Tips for cleaning ANY weapon...
1. Shower - It works, if you use hot water (any water works if you're washing out sand or mud.) We were actually instructed to clean the 60mm Mortar in the shower and then wipe it down with Varsol.
2. Baby Wipes - Preferably "Wet Ones." Non-abrasive, highly useable, and they get carbon off C6 / C9 gas parts in seconds. Also good for field baths / getting campaint off before returning to garison. After using them on a weapon, though, be sure to give it a coat of CLP.
3. Brake cleaner - Haven't tried this: mil-surp rifle collectors swear by it (gets carbon off anything.) Guys I've talked to who did their PLQ like it too. Warning: don't confuse brake cleaner with CARBURATOR CLEANER! Carb cleaner is abrasive (strips blueing off of metal and can corode some plastics, ie the plastic handguards.)
4. Mixing CLP and Naptha - Works good on a hot day (and when getting 10 C9s clean in 1 hour with a fireteam partner is your only option.) CLP draws the carbon away from the parts, Naptha evapourates. Weapon wipes down easier/faster. Only recommended for a VERY HASTY cleaning.
5. Steel Wool - BIG NO NO! Unless you're cleaning slightly worn parts with no blueing (read hollow portion of C6 gas piston.)
6. Air can and paint brush - Good if you're in a dry dusty environment where your weapon won't be as oiled as usual (read Arid regions, or Petawawa during the summer.)

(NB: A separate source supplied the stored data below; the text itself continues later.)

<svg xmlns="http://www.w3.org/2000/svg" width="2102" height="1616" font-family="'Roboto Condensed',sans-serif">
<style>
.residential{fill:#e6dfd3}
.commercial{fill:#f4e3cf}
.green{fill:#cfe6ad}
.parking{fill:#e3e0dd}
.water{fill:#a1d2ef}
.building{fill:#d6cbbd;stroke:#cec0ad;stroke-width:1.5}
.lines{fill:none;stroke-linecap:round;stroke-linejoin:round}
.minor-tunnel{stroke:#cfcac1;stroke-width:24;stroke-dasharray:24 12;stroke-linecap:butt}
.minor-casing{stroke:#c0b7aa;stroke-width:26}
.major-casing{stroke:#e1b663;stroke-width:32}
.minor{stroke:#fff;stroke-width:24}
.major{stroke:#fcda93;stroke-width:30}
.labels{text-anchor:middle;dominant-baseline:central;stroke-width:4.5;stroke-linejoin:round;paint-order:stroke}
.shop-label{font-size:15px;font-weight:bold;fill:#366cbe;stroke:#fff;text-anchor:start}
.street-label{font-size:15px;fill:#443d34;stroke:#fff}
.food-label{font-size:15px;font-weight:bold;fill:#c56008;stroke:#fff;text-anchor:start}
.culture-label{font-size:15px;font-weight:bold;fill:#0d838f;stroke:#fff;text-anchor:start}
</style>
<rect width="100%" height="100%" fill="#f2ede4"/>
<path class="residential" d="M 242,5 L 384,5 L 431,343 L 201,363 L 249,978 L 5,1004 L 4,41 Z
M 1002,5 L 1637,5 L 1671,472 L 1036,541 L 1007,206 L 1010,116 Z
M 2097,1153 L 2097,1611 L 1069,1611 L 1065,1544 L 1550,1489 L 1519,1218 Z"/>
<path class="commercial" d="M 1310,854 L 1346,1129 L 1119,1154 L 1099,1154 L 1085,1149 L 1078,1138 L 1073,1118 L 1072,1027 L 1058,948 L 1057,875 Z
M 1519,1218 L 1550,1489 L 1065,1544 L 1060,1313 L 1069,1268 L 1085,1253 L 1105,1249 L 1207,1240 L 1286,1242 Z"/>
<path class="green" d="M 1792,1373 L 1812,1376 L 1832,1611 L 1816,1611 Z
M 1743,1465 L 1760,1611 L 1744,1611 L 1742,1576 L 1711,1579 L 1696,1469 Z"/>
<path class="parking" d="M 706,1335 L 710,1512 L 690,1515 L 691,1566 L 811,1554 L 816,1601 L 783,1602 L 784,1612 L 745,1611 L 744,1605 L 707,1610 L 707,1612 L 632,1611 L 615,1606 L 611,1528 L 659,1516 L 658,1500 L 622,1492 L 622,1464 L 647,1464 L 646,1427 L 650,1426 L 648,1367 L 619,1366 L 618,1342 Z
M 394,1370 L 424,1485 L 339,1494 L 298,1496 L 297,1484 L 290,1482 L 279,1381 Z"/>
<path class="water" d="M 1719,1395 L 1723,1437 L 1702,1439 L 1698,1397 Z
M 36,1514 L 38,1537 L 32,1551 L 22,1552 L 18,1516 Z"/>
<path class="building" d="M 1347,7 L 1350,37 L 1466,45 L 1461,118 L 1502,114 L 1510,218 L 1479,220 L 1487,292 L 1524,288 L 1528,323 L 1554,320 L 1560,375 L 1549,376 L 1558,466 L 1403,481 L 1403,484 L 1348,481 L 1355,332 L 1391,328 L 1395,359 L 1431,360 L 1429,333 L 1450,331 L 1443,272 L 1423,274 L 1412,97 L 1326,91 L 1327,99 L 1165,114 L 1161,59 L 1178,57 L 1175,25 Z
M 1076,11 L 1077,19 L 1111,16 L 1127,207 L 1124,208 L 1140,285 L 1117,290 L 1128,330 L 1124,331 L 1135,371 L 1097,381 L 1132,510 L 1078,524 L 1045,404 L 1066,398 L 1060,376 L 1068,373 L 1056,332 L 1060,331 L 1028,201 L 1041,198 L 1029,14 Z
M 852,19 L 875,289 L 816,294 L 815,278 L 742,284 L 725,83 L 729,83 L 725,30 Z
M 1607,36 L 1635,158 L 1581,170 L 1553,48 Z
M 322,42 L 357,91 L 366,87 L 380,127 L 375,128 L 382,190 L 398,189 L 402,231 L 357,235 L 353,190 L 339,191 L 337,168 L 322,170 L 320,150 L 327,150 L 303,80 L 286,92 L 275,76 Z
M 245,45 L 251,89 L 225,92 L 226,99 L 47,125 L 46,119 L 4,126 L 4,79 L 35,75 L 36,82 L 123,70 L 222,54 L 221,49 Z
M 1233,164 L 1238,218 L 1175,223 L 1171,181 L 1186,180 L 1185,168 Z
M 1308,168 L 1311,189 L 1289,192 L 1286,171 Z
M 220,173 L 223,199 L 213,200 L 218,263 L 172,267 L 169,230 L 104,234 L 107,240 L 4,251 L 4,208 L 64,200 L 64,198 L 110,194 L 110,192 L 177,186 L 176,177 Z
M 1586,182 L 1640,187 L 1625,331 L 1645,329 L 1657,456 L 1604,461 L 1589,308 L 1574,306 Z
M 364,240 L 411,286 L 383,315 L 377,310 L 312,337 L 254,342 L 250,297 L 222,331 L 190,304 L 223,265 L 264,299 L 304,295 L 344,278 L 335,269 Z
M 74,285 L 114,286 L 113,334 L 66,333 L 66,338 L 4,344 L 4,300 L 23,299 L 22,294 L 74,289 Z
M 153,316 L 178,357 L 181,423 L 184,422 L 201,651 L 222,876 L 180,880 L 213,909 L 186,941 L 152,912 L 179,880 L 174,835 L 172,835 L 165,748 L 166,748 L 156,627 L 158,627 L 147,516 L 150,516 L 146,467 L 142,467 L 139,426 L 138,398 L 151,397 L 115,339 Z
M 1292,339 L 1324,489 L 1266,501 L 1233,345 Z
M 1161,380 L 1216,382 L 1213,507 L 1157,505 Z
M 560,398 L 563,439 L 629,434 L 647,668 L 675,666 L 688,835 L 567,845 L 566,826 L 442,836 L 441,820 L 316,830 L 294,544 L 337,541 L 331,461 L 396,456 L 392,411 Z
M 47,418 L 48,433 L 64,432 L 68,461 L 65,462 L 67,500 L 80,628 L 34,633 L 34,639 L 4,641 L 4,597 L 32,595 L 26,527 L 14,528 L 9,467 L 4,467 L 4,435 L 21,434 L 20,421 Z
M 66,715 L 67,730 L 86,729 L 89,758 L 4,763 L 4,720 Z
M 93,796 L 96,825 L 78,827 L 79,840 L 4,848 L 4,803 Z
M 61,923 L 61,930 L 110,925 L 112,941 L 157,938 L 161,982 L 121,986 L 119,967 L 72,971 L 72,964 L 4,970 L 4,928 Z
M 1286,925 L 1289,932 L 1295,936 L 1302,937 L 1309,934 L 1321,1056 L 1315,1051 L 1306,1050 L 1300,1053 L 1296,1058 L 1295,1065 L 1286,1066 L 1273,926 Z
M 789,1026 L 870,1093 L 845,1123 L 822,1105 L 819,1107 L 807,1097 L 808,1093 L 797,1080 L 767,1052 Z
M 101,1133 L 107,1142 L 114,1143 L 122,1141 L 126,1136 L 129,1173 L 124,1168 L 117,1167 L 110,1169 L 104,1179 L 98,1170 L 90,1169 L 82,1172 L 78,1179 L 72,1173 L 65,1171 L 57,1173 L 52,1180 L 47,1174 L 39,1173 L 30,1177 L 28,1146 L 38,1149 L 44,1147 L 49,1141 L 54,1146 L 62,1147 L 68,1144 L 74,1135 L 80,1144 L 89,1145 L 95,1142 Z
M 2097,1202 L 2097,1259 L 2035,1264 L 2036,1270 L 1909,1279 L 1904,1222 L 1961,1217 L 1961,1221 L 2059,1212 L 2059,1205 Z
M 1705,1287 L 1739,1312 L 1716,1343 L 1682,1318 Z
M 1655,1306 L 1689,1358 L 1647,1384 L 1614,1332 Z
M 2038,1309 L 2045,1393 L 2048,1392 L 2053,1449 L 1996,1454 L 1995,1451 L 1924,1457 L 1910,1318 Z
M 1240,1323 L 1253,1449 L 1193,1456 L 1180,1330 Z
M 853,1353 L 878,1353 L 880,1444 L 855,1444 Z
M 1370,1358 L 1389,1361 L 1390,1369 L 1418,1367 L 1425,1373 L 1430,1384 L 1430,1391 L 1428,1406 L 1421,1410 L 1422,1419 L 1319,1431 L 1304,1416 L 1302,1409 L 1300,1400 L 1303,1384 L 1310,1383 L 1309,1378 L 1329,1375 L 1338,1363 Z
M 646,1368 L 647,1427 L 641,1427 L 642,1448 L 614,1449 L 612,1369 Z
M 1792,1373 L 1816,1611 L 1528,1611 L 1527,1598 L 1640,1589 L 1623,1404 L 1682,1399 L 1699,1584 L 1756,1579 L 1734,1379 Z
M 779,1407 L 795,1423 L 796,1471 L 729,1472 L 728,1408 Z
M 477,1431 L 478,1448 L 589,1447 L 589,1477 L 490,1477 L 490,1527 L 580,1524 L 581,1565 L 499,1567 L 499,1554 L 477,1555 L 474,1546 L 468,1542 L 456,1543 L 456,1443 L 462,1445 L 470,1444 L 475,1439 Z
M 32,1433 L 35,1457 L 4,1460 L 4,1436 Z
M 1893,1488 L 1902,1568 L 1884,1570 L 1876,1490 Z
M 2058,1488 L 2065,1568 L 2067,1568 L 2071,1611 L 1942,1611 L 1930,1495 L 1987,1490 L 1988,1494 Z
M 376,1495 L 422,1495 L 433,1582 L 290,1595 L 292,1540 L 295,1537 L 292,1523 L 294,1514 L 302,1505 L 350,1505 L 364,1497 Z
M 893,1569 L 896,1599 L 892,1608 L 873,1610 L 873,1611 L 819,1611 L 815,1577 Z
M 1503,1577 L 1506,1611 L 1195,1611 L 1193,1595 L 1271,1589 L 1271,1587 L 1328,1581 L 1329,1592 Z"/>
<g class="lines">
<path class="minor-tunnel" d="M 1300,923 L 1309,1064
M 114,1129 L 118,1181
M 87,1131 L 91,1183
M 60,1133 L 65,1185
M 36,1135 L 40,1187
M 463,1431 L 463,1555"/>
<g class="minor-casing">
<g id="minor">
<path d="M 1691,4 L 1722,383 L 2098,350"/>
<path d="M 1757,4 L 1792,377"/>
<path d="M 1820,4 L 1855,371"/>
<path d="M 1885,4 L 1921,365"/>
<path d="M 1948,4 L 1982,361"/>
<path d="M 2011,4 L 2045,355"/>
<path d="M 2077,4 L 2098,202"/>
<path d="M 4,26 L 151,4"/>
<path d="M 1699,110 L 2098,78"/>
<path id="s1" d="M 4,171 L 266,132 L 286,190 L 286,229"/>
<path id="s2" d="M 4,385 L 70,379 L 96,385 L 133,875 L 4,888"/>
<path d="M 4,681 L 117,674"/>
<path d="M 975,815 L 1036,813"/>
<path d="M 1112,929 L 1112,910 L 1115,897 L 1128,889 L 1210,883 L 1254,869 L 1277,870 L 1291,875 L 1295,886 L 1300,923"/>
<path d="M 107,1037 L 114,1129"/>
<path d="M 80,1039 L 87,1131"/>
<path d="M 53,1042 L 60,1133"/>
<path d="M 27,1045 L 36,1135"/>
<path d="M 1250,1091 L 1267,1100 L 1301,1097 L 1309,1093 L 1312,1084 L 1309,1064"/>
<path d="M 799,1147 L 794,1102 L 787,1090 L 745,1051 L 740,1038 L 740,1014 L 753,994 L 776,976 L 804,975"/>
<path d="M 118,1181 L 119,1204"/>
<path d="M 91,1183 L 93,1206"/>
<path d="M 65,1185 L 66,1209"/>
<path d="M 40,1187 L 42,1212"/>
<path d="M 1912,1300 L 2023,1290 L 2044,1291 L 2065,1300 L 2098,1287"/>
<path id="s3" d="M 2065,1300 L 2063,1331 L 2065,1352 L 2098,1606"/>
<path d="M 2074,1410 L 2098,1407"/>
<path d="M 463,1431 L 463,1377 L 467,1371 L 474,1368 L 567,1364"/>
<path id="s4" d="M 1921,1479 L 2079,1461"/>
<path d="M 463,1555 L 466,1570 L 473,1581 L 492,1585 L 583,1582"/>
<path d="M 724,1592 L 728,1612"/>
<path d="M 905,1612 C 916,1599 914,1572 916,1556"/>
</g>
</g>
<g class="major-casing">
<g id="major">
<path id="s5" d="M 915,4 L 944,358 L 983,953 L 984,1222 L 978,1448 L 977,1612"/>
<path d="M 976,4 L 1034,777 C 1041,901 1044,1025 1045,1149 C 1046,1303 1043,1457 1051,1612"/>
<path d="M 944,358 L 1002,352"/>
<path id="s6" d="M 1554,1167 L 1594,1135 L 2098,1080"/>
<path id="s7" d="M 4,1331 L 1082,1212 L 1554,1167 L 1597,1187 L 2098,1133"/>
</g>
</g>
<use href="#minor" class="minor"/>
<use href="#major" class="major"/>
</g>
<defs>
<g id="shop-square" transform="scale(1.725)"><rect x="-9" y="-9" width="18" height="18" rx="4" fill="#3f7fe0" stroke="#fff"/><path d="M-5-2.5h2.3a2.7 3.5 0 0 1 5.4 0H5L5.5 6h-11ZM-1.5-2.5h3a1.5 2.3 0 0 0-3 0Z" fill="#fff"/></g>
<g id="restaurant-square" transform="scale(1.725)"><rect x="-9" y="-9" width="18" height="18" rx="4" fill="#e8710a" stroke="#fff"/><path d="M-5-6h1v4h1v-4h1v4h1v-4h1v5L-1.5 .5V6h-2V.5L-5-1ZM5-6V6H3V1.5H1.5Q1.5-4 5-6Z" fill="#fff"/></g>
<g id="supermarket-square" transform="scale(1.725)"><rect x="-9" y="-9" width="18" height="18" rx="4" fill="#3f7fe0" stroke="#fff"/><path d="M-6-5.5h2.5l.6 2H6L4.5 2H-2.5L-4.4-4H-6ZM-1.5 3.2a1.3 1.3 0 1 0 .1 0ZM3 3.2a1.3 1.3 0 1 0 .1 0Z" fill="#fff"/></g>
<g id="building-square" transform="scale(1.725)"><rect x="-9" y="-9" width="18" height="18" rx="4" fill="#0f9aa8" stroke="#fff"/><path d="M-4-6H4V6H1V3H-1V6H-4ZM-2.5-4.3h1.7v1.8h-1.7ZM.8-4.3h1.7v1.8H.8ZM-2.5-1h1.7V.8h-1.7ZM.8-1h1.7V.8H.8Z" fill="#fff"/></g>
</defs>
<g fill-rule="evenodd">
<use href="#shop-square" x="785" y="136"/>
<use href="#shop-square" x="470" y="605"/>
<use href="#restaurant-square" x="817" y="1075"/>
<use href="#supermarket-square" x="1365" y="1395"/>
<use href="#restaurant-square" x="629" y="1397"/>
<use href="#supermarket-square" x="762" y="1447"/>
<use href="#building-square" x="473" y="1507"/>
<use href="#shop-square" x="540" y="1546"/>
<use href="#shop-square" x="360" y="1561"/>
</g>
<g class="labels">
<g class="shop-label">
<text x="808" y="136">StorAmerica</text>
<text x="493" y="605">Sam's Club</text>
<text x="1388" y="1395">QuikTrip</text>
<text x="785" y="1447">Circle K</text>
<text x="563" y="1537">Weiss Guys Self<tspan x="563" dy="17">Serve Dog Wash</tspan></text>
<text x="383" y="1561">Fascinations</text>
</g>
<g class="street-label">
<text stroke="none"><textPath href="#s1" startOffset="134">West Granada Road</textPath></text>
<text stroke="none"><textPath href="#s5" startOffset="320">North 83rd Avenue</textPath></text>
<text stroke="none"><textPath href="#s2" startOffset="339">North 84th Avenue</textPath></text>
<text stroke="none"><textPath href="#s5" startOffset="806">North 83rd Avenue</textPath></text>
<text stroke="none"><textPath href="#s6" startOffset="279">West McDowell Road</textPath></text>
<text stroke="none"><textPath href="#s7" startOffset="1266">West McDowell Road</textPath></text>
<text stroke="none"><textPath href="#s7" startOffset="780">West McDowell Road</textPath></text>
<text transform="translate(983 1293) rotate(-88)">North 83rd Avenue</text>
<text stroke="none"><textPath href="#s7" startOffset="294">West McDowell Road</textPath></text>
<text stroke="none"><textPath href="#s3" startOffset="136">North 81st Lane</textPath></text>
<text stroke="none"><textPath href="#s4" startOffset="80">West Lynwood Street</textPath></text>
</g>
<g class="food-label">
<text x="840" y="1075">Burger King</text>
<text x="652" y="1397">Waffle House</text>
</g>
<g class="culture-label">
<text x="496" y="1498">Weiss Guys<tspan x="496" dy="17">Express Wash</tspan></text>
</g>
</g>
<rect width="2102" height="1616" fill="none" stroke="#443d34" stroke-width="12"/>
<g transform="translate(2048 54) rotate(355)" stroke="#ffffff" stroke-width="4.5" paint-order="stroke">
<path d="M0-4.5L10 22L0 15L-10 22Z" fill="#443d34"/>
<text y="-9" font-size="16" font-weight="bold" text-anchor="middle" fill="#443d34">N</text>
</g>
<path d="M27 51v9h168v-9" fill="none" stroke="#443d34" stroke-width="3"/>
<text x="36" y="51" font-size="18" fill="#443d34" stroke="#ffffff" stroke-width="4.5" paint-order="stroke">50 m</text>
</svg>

7. Coke or pepsi - Work really well for cleaning caked-on stuff on bolt / gas parts. Simply put parts in a container, fill it with a fizzy can/bottle of Coke or Pepsi, and clean something else for a while. Then pull out the parts, dry and lightly oil them, dump the oily Coke down the toilet, and Bob's your Uncle. Mechanics at my local garage do this with tools that start to rust (works like a charm.)
8. Bore Snake (insert calibre here) - One pull-through with this is like 50 pull-throughs with patches and jags. And the boresnake is water / machine-washable too. And, "gasp" it kinda looks like a Gartner Snake!"
These are just a few of MANY: these being more common around me. Try 'em out; see what works for you.